«Andava tutto così bene. Finirà malissimo»

muratovRiprendiamo l’intervista di K. Gordeeva al direttore di «Novaja gazeta» Dmitrij Muratov. La guerra contro l’informazione libera in Russia sembra conclusa con la scomparsa del suo giornale. Ma il coraggio di anni e le vite sacrificate non possono naufragare così. Un dialogo poco consolante, ma neppure rinunciatario…

La chiusura di «Novaja gazeta», dopo anni in cui in Russia si continuano a chiudere giornali, siti, radio, tivù, ha il significato dell’ultima spiaggia oltre la quale non c’è più niente da salvare.

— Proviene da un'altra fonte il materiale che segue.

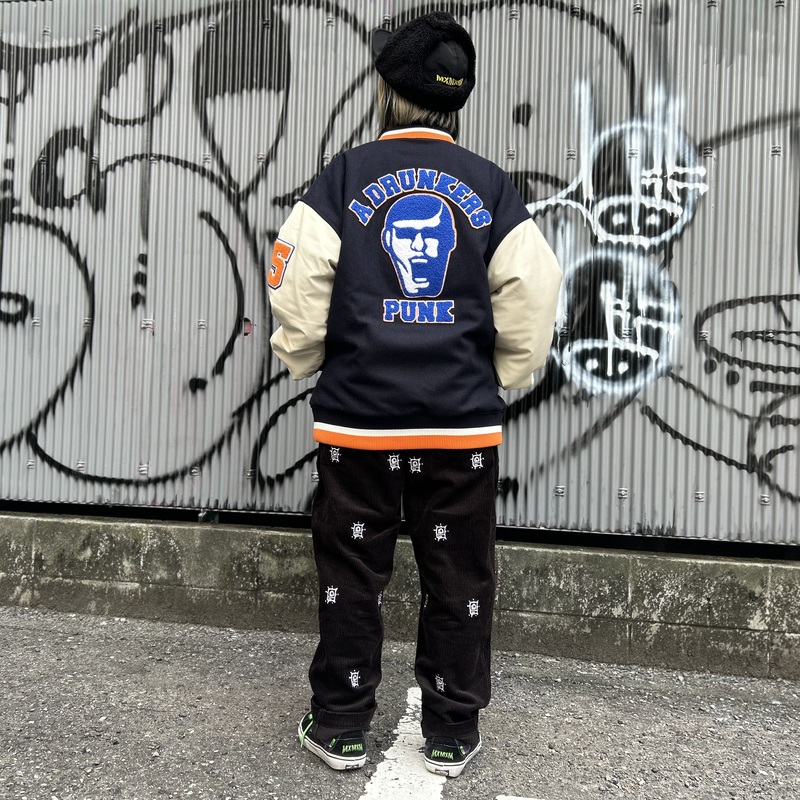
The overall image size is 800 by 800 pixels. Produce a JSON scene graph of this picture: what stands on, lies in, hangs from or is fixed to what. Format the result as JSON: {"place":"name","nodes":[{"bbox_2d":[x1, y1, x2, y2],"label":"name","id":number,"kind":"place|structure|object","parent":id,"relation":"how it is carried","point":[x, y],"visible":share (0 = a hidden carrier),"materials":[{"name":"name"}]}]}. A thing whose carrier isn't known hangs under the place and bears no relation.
{"place":"outdoors","nodes":[
{"label":"outdoors","id":0,"kind":"place"},
{"bbox_2d":[0,606,799,799],"label":"asphalt road","id":1,"kind":"structure","parent":0,"point":[18,630],"materials":[{"name":"grey asphalt"}]},
{"bbox_2d":[360,686,444,799],"label":"road marking","id":2,"kind":"object","parent":1,"relation":"on","point":[391,750],"visible":0.77,"materials":[{"name":"white paint"}]},
{"bbox_2d":[268,8,564,774],"label":"person","id":3,"kind":"object","parent":1,"relation":"on","point":[391,103],"visible":0.94},
{"bbox_2d":[495,795,539,799],"label":"road marking","id":4,"kind":"object","parent":1,"relation":"on","point":[519,799],"visible":0.98,"materials":[{"name":"white paint"}]},
{"bbox_2d":[0,510,799,680],"label":"concrete wall","id":5,"kind":"structure","parent":0,"point":[553,553],"materials":[{"name":"grey concrete"}]},
{"bbox_2d":[0,0,799,551],"label":"metal fence","id":6,"kind":"object","parent":5,"relation":"attached to","point":[210,388],"visible":0.8,"materials":[{"name":"grey metal"}]},
{"bbox_2d":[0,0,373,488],"label":"graffiti","id":7,"kind":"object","parent":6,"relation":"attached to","point":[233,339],"visible":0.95,"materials":[{"name":"black paint"}]},
{"bbox_2d":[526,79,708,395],"label":"graffiti","id":8,"kind":"object","parent":6,"relation":"attached to","point":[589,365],"visible":0.93,"materials":[{"name":"paint"}]},
{"bbox_2d":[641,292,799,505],"label":"graffiti","id":9,"kind":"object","parent":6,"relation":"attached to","point":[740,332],"visible":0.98,"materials":[{"name":"black paint"}]}
]}

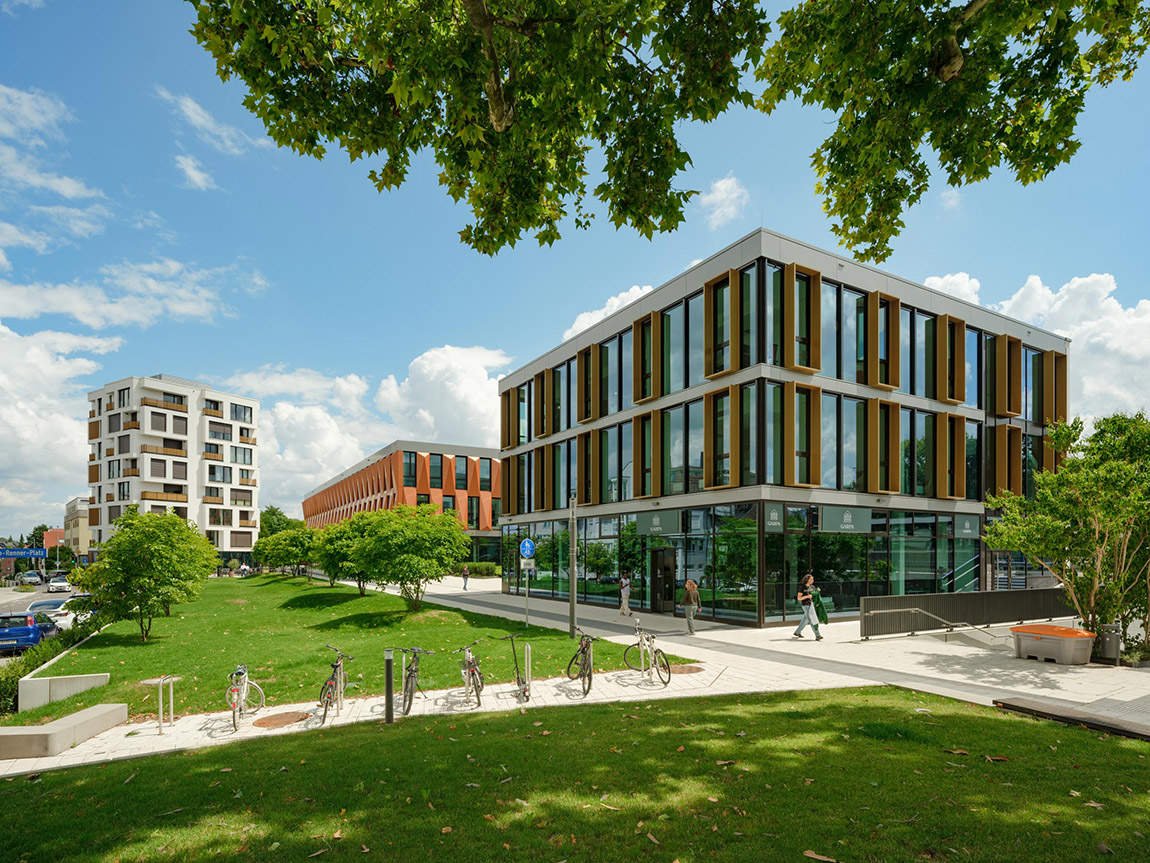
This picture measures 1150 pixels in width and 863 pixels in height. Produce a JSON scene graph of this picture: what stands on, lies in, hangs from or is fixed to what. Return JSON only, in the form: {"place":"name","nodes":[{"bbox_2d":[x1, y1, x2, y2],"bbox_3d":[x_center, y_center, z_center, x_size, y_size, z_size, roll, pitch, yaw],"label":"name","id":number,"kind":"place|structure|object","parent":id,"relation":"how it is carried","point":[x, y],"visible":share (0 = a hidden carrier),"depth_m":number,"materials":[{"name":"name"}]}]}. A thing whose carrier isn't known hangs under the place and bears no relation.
{"place":"outdoors","nodes":[
{"label":"outdoors","id":0,"kind":"place"},
{"bbox_2d":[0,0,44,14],"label":"cloud","id":1,"kind":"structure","parent":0,"point":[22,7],"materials":[{"name":"white"}]},
{"bbox_2d":[0,581,87,657],"label":"road","id":2,"kind":"structure","parent":0,"point":[44,591],"materials":[{"name":"grey asphalt"}]},
{"bbox_2d":[0,610,56,652],"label":"blue car","id":3,"kind":"object","parent":2,"relation":"on","point":[25,632],"visible":0.89,"depth_m":20.31,"materials":[{"name":"blue metal"}]},
{"bbox_2d":[19,570,43,585],"label":"car","id":4,"kind":"object","parent":2,"relation":"on","point":[29,574],"visible":0.98,"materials":[{"name":"metal"}]},
{"bbox_2d":[26,598,82,629],"bbox_3d":[-23.254,5.602,25.639,1.600,1.425,4.362,1,-3,-32],"label":"white car","id":5,"kind":"object","parent":2,"relation":"on","point":[65,617],"visible":0.46,"depth_m":24.77,"materials":[{"name":"white metal"}]},
{"bbox_2d":[46,575,71,593],"label":"car","id":6,"kind":"object","parent":2,"relation":"on","point":[53,583],"visible":0.97,"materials":[{"name":"white metal"}]},
{"bbox_2d":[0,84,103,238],"label":"cloud","id":7,"kind":"structure","parent":0,"point":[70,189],"materials":[{"name":"white"}]},
{"bbox_2d":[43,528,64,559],"label":"brick building","id":8,"kind":"structure","parent":0,"point":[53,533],"materials":[{"name":"red brick"}]},
{"bbox_2d":[0,321,117,515],"label":"cloud","id":9,"kind":"structure","parent":0,"point":[20,436],"materials":[{"name":"white"}]},
{"bbox_2d":[63,496,90,559],"label":"distant building","id":10,"kind":"structure","parent":0,"point":[77,528],"materials":[{"name":"beige paint"}]},
{"bbox_2d":[0,257,256,331],"label":"cloud","id":11,"kind":"structure","parent":0,"point":[82,305],"materials":[{"name":"white"}]},
{"bbox_2d":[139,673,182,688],"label":"manhole cover","id":12,"kind":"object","parent":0,"point":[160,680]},
{"bbox_2d":[85,373,258,561],"label":"apartment building","id":13,"kind":"structure","parent":0,"point":[167,414],"materials":[{"name":"white paint"}]},
{"bbox_2d":[175,152,215,190],"label":"cloud","id":14,"kind":"structure","parent":0,"point":[201,184],"materials":[{"name":"white"}]},
{"bbox_2d":[154,87,269,159],"label":"cloud","id":15,"kind":"structure","parent":0,"point":[194,117],"materials":[{"name":"white"}]},
{"bbox_2d":[3,575,682,720],"label":"lawn","id":16,"kind":"structure","parent":0,"point":[70,673],"materials":[{"name":"green plant"}]},
{"bbox_2d":[0,613,104,717],"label":"hedge","id":17,"kind":"object","parent":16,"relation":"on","point":[8,687],"visible":0.52,"depth_m":13.61,"materials":[{"name":"green plant"}]},
{"bbox_2d":[19,672,108,711],"bbox_3d":[-9.472,3.805,10.773,1.184,0.692,0.899,1,-3,-32],"label":"concrete wall","id":18,"kind":"structure","parent":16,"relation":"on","point":[98,675],"depth_m":10.52,"materials":[{"name":"concrete"}]},
{"bbox_2d":[72,509,216,641],"bbox_3d":[-13.160,2.603,17.796,3.873,4.197,3.766,0,-2,6],"label":"tree","id":19,"kind":"object","parent":16,"relation":"on","point":[167,520],"visible":0.99,"depth_m":17.16,"materials":[{"name":"green plant"}]},
{"bbox_2d":[253,528,318,577],"bbox_3d":[-19.471,4.309,39.642,4.727,3.777,4.822,1,-3,-32],"label":"tree","id":20,"kind":"object","parent":16,"relation":"on","point":[291,545],"visible":0.95,"depth_m":38.66,"materials":[{"name":"green plant"}]},
{"bbox_2d":[310,517,368,593],"bbox_3d":[-11.300,3.258,29.200,3.998,3.998,4.156,1,-3,-32],"label":"tree","id":21,"kind":"object","parent":16,"relation":"on","point":[332,564],"visible":0.68,"depth_m":28.39,"materials":[{"name":"green plant"}]},
{"bbox_2d":[343,502,469,608],"bbox_3d":[-6.491,2.539,22.351,4.623,4.315,4.649,1,-3,-32],"label":"tree","id":22,"kind":"object","parent":16,"relation":"on","point":[441,562],"visible":1,"depth_m":21.41,"materials":[{"name":"green plant"}]},
{"bbox_2d":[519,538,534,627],"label":"sign pole","id":23,"kind":"object","parent":16,"relation":"on","point":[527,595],"visible":0.94,"depth_m":18.02,"materials":[{"name":"grey metal"}]},
{"bbox_2d":[519,538,534,560],"bbox_3d":[-1.511,1.811,17.644,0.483,0.766,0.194,1,-3,-32],"label":"sign","id":24,"kind":"object","parent":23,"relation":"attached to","point":[527,547],"visible":0.97,"depth_m":17.60,"materials":[{"name":"blue metal"}]},
{"bbox_2d":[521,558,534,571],"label":"small sign","id":25,"kind":"object","parent":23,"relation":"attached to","point":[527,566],"visible":0.85,"depth_m":18.02,"materials":[{"name":"white metal"}]},
{"bbox_2d":[243,343,514,512],"label":"cloud","id":26,"kind":"structure","parent":0,"point":[282,409],"materials":[{"name":"white"}]},
{"bbox_2d":[301,440,500,567],"label":"orange building","id":27,"kind":"structure","parent":0,"point":[308,504],"materials":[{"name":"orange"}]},
{"bbox_2d":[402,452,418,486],"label":"window","id":28,"kind":"structure","parent":27,"relation":"in","point":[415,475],"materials":[{"name":"glass"}]},
{"bbox_2d":[0,577,1149,775],"label":"pavement","id":29,"kind":"structure","parent":0,"point":[201,719],"materials":[{"name":"grey stone"}]},
{"bbox_2d":[0,703,127,759],"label":"concrete bench","id":30,"kind":"object","parent":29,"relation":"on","point":[25,736],"visible":0.98,"depth_m":8.19,"materials":[{"name":"grey concrete"}]},
{"bbox_2d":[141,674,181,733],"bbox_3d":[-6.541,3.374,9.125,0.476,0.847,0.691,1,-3,-32],"label":"bike rack","id":31,"kind":"object","parent":29,"relation":"on","point":[160,702],"visible":0.99,"depth_m":9.07,"materials":[{"name":"silver metal"}]},
{"bbox_2d":[226,663,267,731],"bbox_3d":[-5.438,3.298,9.449,0.554,1.009,1.768,0,-2,-10],"label":"bicycle","id":32,"kind":"object","parent":29,"relation":"on","point":[246,680],"visible":0.9,"depth_m":9.27,"materials":[{"name":"white metal"}]},
{"bbox_2d":[253,710,311,728],"bbox_3d":[-4.795,3.704,9.413,0.847,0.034,0.850,1,-3,-32],"label":"manhole cover","id":33,"kind":"object","parent":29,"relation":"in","point":[275,719],"visible":0.95,"depth_m":9.36,"materials":[{"name":"brown metal"}]},
{"bbox_2d":[318,644,354,724],"bbox_3d":[-4.106,3.294,9.861,0.540,1.083,1.788,0,-2,-8],"label":"bicycle","id":34,"kind":"object","parent":29,"relation":"on","point":[334,665],"visible":0.88,"depth_m":9.72,"materials":[{"name":"metal"}]},
{"bbox_2d":[383,649,394,723],"bbox_3d":[-2.943,3.070,9.071,0.156,1.150,0.157,1,-3,-32],"label":"bollard","id":35,"kind":"object","parent":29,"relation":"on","point":[389,665],"visible":0.99,"depth_m":9.02,"materials":[{"name":"black metal"}]},
{"bbox_2d":[396,644,434,715],"bbox_3d":[-2.841,3.244,10.115,0.520,1.089,1.800,0,-2,-3],"label":"bicycle","id":36,"kind":"object","parent":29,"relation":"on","point":[410,673],"visible":0.88,"depth_m":9.90,"materials":[{"name":"metal"}]},
{"bbox_2d":[461,565,469,589],"bbox_3d":[-7.118,5.574,36.947,0.493,1.586,0.574,1,-3,-32],"label":"person","id":37,"kind":"object","parent":29,"relation":"on","point":[465,586],"visible":0.99,"depth_m":36.84},
{"bbox_2d":[451,640,485,707],"bbox_3d":[-1.952,3.292,10.499,0.532,1.085,1.815,0,-2,-4],"label":"bicycle","id":38,"kind":"object","parent":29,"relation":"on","point":[472,673],"visible":0.93,"depth_m":10.30,"materials":[{"name":"metal"}]},
{"bbox_2d":[503,633,532,701],"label":"scooter","id":39,"kind":"object","parent":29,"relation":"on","point":[525,692],"visible":0.9,"depth_m":10.33,"materials":[{"name":"metal"}]},
{"bbox_2d":[523,640,532,698],"bbox_3d":[-0.892,3.333,10.673,0.135,1.000,0.406,1,-3,-32],"label":"bike rack","id":40,"kind":"object","parent":29,"relation":"on","point":[529,663],"visible":0.98,"depth_m":10.62,"materials":[{"name":"silver metal"}]},
{"bbox_2d":[568,497,577,639],"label":"lamp post","id":41,"kind":"object","parent":29,"relation":"on","point":[572,603],"visible":0.97,"depth_m":16.90,"materials":[{"name":"grey metal"}]},
{"bbox_2d":[565,632,593,696],"bbox_3d":[0.108,3.194,10.788,0.528,1.063,1.751,0,-2,-5],"label":"bicycle","id":42,"kind":"object","parent":29,"relation":"on","point":[589,685],"visible":0.93,"depth_m":10.64,"materials":[{"name":"black metal"}]},
{"bbox_2d":[618,572,632,615],"bbox_3d":[1.885,4.093,22.712,0.543,1.638,0.568,1,-3,-32],"label":"person","id":43,"kind":"object","parent":29,"relation":"on","point":[627,612],"visible":0.99,"depth_m":22.59},
{"bbox_2d":[623,619,670,684],"bbox_3d":[1.381,3.222,11.585,0.538,1.122,1.833,1,-2,-17],"label":"bicycle","id":44,"kind":"object","parent":29,"relation":"on","point":[655,651],"visible":0.95,"depth_m":11.47,"materials":[{"name":"metal"}]},
{"bbox_2d":[668,663,703,674],"bbox_3d":[2.267,3.838,12.472,0.908,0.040,0.841,1,-3,-32],"label":"manhole cover","id":45,"kind":"object","parent":29,"relation":"in","point":[684,670],"visible":0.71,"depth_m":12.42,"materials":[{"name":"metal"}]},
{"bbox_2d":[679,579,700,634],"bbox_3d":[3.376,3.488,17.255,0.589,1.545,0.632,1,-3,-32],"label":"woman","id":46,"kind":"object","parent":29,"relation":"on","point":[689,593],"visible":0.98,"depth_m":17.11},
{"bbox_2d":[793,573,823,640],"bbox_3d":[6.466,3.269,16.195,0.659,1.819,0.667,1,-3,-32],"label":"woman","id":47,"kind":"object","parent":29,"relation":"on","point":[798,632],"visible":0.99,"depth_m":16.05},
{"bbox_2d":[812,593,828,623],"bbox_3d":[6.699,3.247,16.053,0.546,0.772,0.572,1,-3,-32],"label":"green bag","id":48,"kind":"object","parent":47,"relation":"in","point":[822,612],"visible":0.77,"depth_m":15.87,"materials":[{"name":"green fabric"}]},
{"bbox_2d":[860,607,1008,644],"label":"handrail","id":49,"kind":"object","parent":29,"relation":"on","point":[948,629],"visible":0.98,"depth_m":15.69,"materials":[{"name":"silver metal"}]},
{"bbox_2d":[859,588,1073,637],"bbox_3d":[12.434,3.765,17.859,8.164,1.287,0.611,1,-2,-24],"label":"metal fence","id":50,"kind":"object","parent":29,"relation":"on","point":[946,598],"visible":0.85,"depth_m":17.47,"materials":[{"name":"metal"}]},
{"bbox_2d":[1011,623,1094,665],"bbox_3d":[10.387,3.350,12.759,0.894,0.729,1.496,1,-3,-32],"label":"storage box","id":51,"kind":"object","parent":29,"relation":"on","point":[1065,646],"visible":0.99,"depth_m":12.37,"materials":[{"name":"grey plastic"}]},
{"bbox_2d":[981,410,1149,658],"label":"tree","id":52,"kind":"object","parent":29,"relation":"on","point":[1122,506],"visible":0.98,"depth_m":12.46,"materials":[{"name":"green plant"}]},
{"bbox_2d":[993,695,1149,740],"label":"wooden bench","id":53,"kind":"object","parent":29,"relation":"on","point":[1101,726],"visible":0.96,"depth_m":7.99,"materials":[{"name":"brown wood"}]},
{"bbox_2d":[1097,623,1121,663],"bbox_3d":[11.395,3.264,12.427,0.497,0.821,0.472,1,-3,-32],"label":"trash bin","id":54,"kind":"object","parent":29,"relation":"on","point":[1110,646],"visible":0.84,"depth_m":12.27,"materials":[{"name":"grey metal"}]},
{"bbox_2d":[0,685,1149,862],"label":"lawn","id":55,"kind":"structure","parent":0,"point":[241,750],"materials":[{"name":"green plant"}]},
{"bbox_2d":[0,0,1149,544],"label":"sky","id":56,"kind":"structure","parent":0,"point":[491,327],"materials":[{"name":"blue"}]},
{"bbox_2d":[562,284,650,340],"label":"cloud","id":57,"kind":"structure","parent":0,"point":[608,303],"materials":[{"name":"white"}]},
{"bbox_2d":[699,173,748,228],"label":"cloud","id":58,"kind":"structure","parent":0,"point":[734,194],"materials":[{"name":"white"}]},
{"bbox_2d":[496,227,1069,626],"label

Il deserto dell’informazione russa ormai si è fatto totale. Con lo scoppio della guerra ucraina il Roskomnadzor, l’organo di controllo delle comunicazioni, ha fatto fuori nel giro di un mese quel che restava dei mass media indipendenti: radio Echo Moskvy (3 marzo), la tivù Rain (4 marzo) e «Novaja gazeta» il 28 marzo. Non è bastato al direttore Dmitrij Muratov aver vinto il premio Nobel per la pace nel 2021 per riuscire a salvare il suo giornale, che era nato nel 1993 e si era guadagnato la fama di fonte ineccepibile e onesta, specializzata nel giornalismo d’inchiesta, con 4 milioni e mezzo di lettori del cartaceo, e oltre 27 milioni di contatti sul sito e i social.

È difficile immaginare cosa voglia dire sigillare un intero paese dentro lo spazio chiuso della propaganda di Stato. Il 22 marzo il Roskomnadzor ha inviato un primo richiamo al giornale, a causa di un articolo che non portava la dicitura «agente straniero»; quello stesso giorno Muratov ha messo in vendita la medaglia del premio Nobel per devolvere i soldi ai profughi ucraini. Il 28 marzo è arrivato il secondo richiamo e la redazione non ha avuto altra scelta che sospendere le pubblicazioni fino «al termine dell’operazione speciale in Ucraina», perché un terzo richiamo avrebbe significato il ritiro della licenza.